Wir vertreten die Meinung, dass diese Technologie erstmal neutral ist und wir einen chancenorientierten Blick auf die möglichen Anwendungen behalten. Wir haben ein ChatGPT-Team mit drei IT-Spezialisten und dem Input von Steuerberatern und Rechtsanwälten gegründet und arbeiten intensiv daran für unsere Kanzlei eine eigene ChatGPT-Umgebung – ohne Zugriff von OpenAI – zu schaffen die nur für Personen zugänglich ist, die sich vorher identifizieren. Das Team nutzt die Funktionsweisen von generativen KI und Sprachmodellen sowie die Methoden des Prompt Engineering (Interaktion zwischen Nutzer und System mittels natürlicher Sprache), um bestmögliche Ergebnisse zu erzielen. Aktuell trainieren wir die Anwendungsmöglichkeiten an unserer virtuellen Wissensdatenbank https://willipedia.plattes.net/wissen in einer eigenen gesicherten Chat GPT-Umgebung. Die bisherigen Ergebnisse sind sehr erfreulich. Sobald wir eine vorläufige Marktreife erreicht haben werden wir die Ergebnisse – auch unter dem Aspekt der Datensicherheit – dem Rütteltest der Praxis aussetzen.
FAZIT
Die Aufregung um ChatGPT ist groß. Ein nüchterner Blick auf die Fakten zeigt jedoch, wo die Stärken und Schwächen der KI liegen. Als digitaler Assistent ist der Chatbot durchaus interessant. In der Rechts- und Steuerberatung steht der Abschied vom reinen „Manufakturansatz" durch verstärkte Vorfertigung und Automatisierung bevor. Zwar wird damit die anwaltliche und steuerliche Beratung des Einzelfalls und Haftung (!) nicht ersetzt. Aber ChatGPT wird - auch in der Finanzverwaltung und der Justiz - bei vernünftigem Einsatz für Entlastung angesichts des dramatischen Rückgangs qualifizierter Juristen und Steuerberater sorgen. Die eigentliche Herausforderung liegt darin, bei Rechtsanwendern und Rechtssuchenden den „Automation Bias" zu verhindern („wird schon stimmen / muss doch stimmen"). Klare Regeln und Qualitätskontrollmaßstäbe sind dafür unverzichtbar.

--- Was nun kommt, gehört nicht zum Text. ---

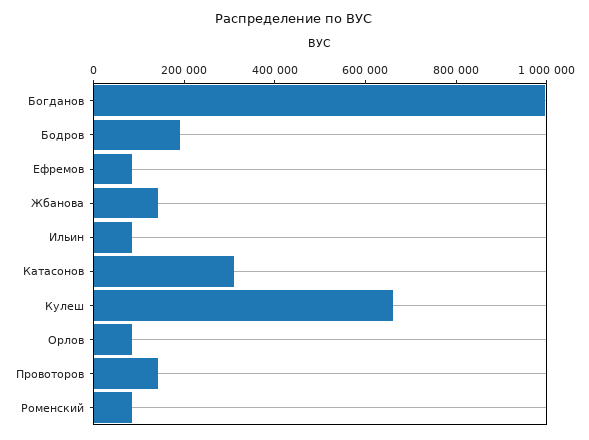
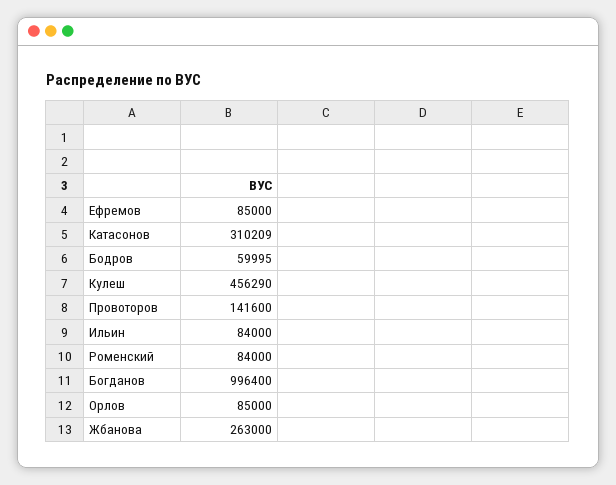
Бодров: 200000 -> 59995
Жбанова: 150000 -> 263000
Кулеш: 650000 -> 456290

Voraussetzung ist auch, dass die neuen Tools nach der Einführung entsprechend gepflegt werden und Beschäftigte und Mandantschaft das nötige Know-how aufbauen. KI-Verantwortliche müssen sich deshalb nicht nur fachlich auskennen, sondern sich zugleich im Team als Multiplikator erweisen, damit Belegschaften und die Mandantschaft die Innovation akzeptieren.